Would you repeat the data below exactly, taking out the images?

COLLECTED DATA START

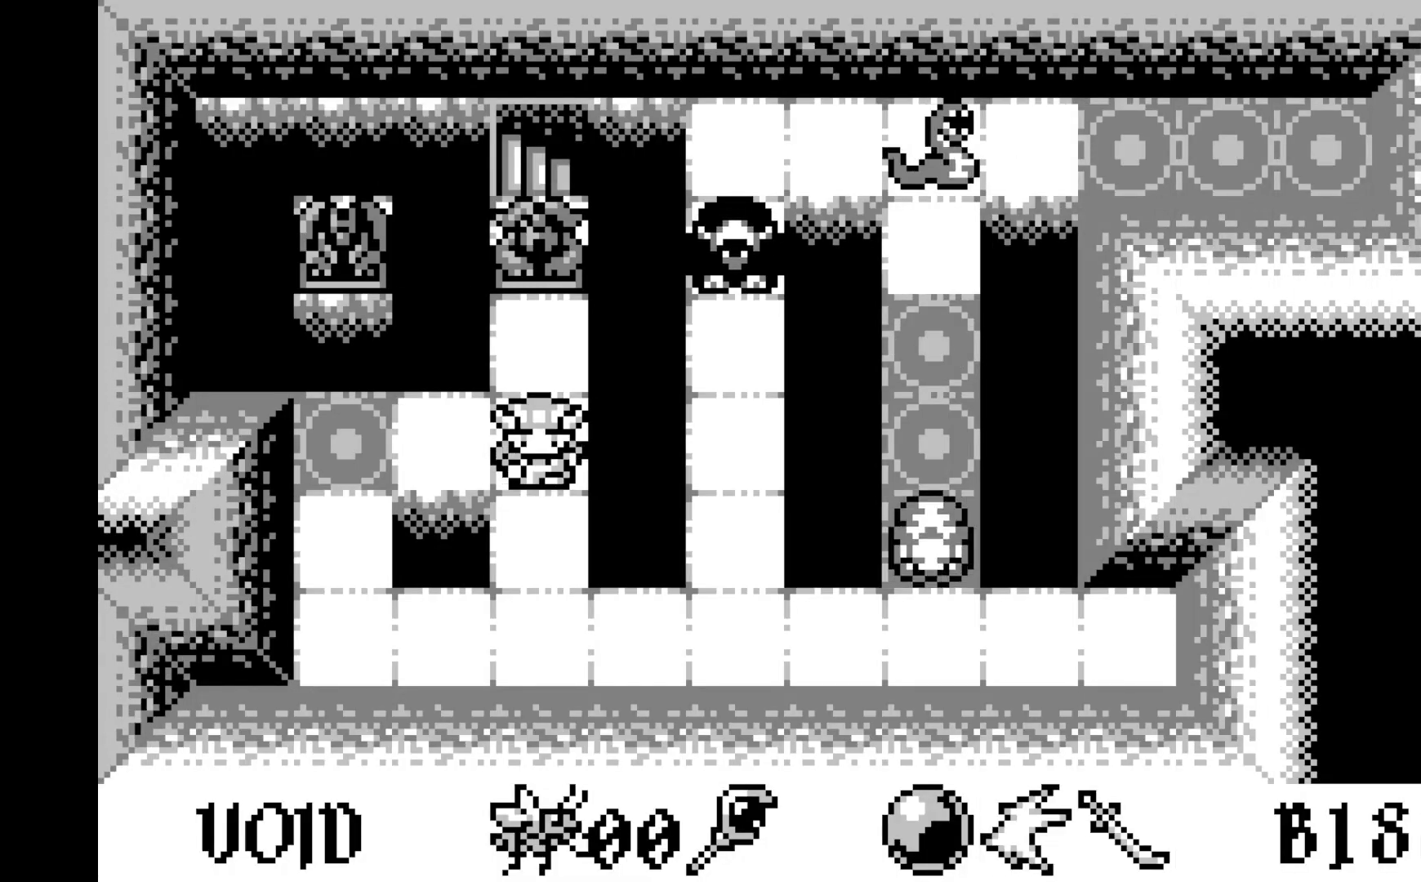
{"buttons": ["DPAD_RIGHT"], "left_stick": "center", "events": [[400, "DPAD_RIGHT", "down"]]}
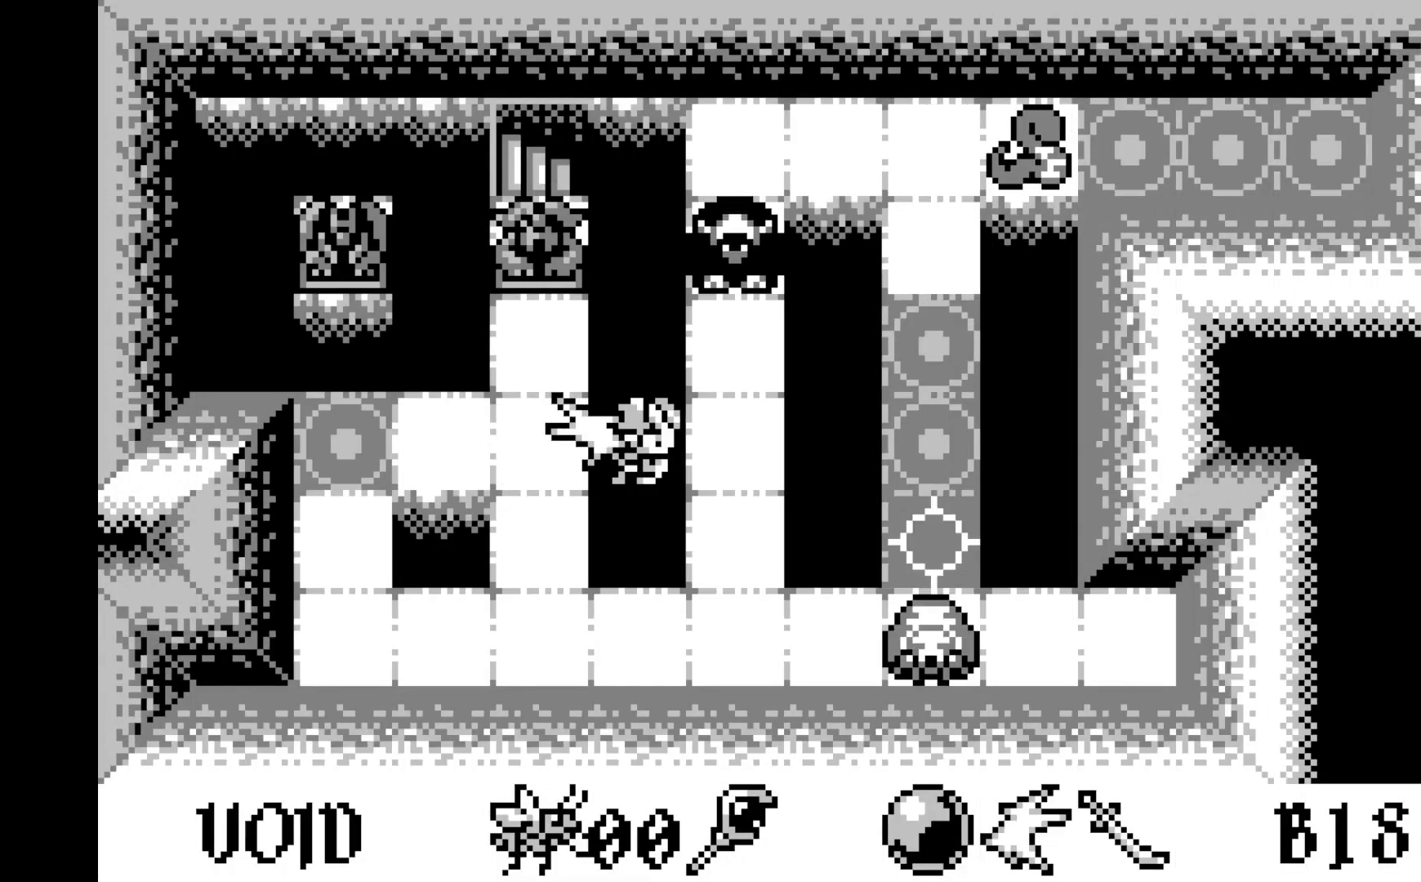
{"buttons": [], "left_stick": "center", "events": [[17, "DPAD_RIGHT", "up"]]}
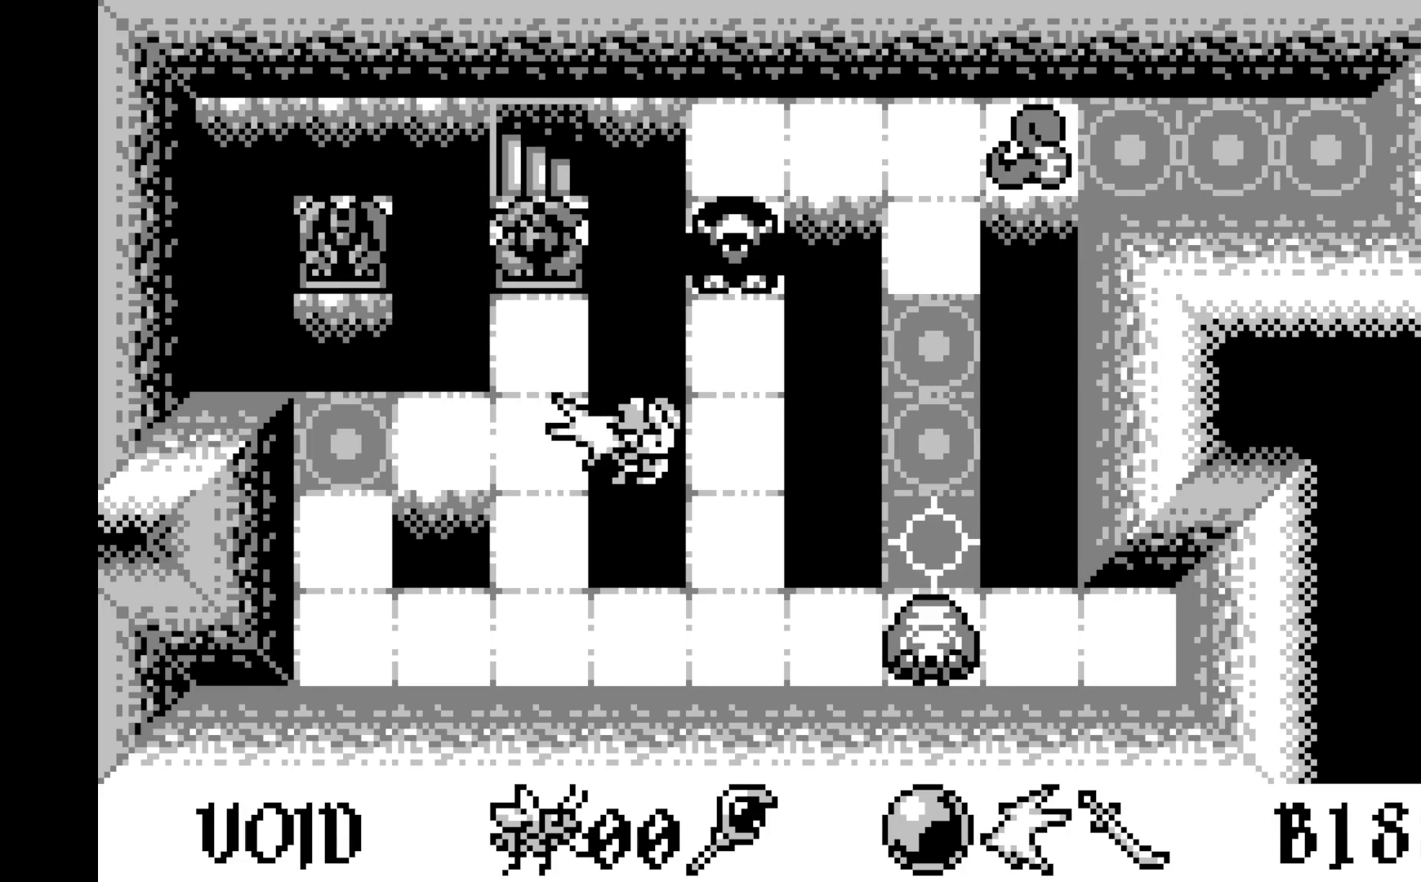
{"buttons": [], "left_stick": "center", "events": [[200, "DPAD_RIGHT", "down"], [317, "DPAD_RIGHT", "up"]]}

COLLECTED DATA END

◆ WRITTEN ANSWER
{"buttons": ["DPAD_RIGHT"], "left_stick": "center", "events": [[400, "DPAD_RIGHT", "down"]]}
{"buttons": [], "left_stick": "center", "events": [[17, "DPAD_RIGHT", "up"]]}
{"buttons": [], "left_stick": "center", "events": [[200, "DPAD_RIGHT", "down"], [317, "DPAD_RIGHT", "up"]]}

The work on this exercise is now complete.